:: NOTÍCIA FORNECIDA ::
=-=-=-=-=

Moro queria delação de Palocci “pela mesma razão” da de Leo Pinheiro

Por Sérgio Rodas

Juiz não pode participar das negociações de acordo de colaboração premiada. Contudo, mensagens trocadas por integrantes da força-tarefa da “lava jato” no Paraná indicam que Sergio Moro, ex-juiz da 13ª Vara Federal Criminal de Curitiba, tinha interesse na celebração de certos acordos, como o do ex-presidente da OAS Léo Pinheiro e o do ex-ministro da Fazenda e da Casa Civil Antônio Palocci.

A conversa consta de um documento enviado pela defesa do petista nesta segunda-feira (8/2) ao ministro Ricardo Lewandowski, do Supremo Tribunal Federal. O diálogo faz parte do material apreendido pela Polícia Federal no curso da chamada operação “spoofing”, que mira hackers responsáveis por invadir celulares de autoridades.

=-=-=-=-=

:: TAREFAS PROPOSTAS ::
1. Registre fielmente o trecho da notícia que começa nas palavras "Moro queria delação" e termina depois de "celulares de autoridades.".
2. Liste todas as pessoas mencionadas pelo nome nos dois parágrafos da notícia, sem contar o título e a assinatura.
3. Segundo a notícia, de onde vem o diálogo citado e como ele chegou ao ministro Ricardo Lewandowski?

:: EXTRATOS DOS DADOS ::
=-=-=-=-=

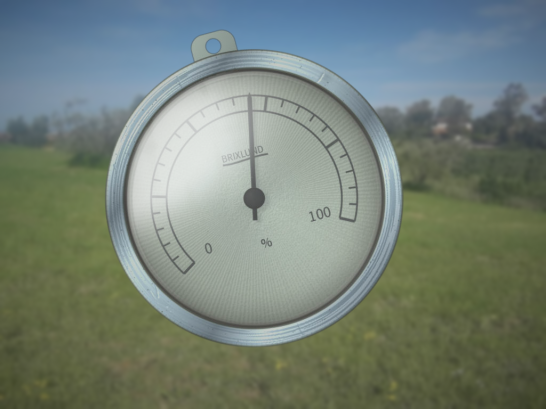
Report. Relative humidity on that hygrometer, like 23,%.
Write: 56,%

=-=-=-=-=

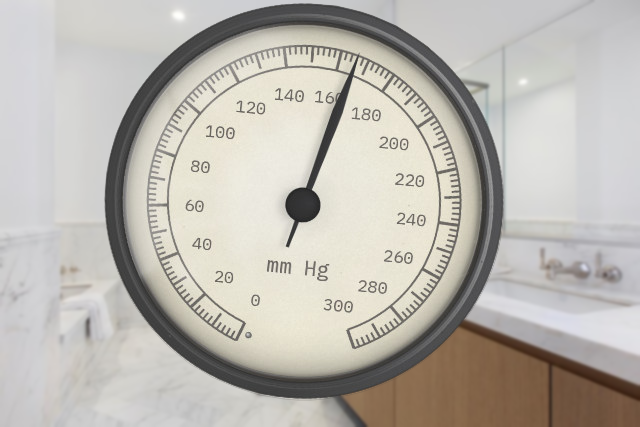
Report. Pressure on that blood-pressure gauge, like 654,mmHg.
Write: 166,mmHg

=-=-=-=-=

:: RESPOSTAS DAS TAREFAS ::
1.
Moro queria delação de Palocci “pela mesma razão” da de Leo Pinheiro

Por Sérgio Rodas

Juiz não pode participar das negociações de acordo de colaboração premiada. Contudo, mensagens trocadas por integrantes da força-tarefa da “lava jato” no Paraná indicam que Sergio Moro, ex-juiz da 13ª Vara Federal Criminal de Curitiba, tinha interesse na celebração de certos acordos, como o do ex-presidente da OAS Léo Pinheiro e o do ex-ministro da Fazenda e da Casa Civil Antônio Palocci.

A conversa consta de um documento enviado pela defesa do petista nesta segunda-feira (8/2) ao ministro Ricardo Lewandowski, do Supremo Tribunal Federal. O diálogo faz parte do material apreendido pela Polícia Federal no curso da chamada operação “spoofing”, que mira hackers responsáveis por invadir celulares de autoridades.

2. Sergio Moro, Léo Pinheiro, Antônio Palocci e Ricardo Lewandowski.

3. O diálogo faz parte do material apreendido pela Polícia Federal na operação "spoofing", que mira hackers responsáveis por invadir celulares de autoridades. Ele consta de um documento que a defesa do petista enviou ao ministro Ricardo Lewandowski, do Supremo Tribunal Federal, na segunda-feira, 8/2.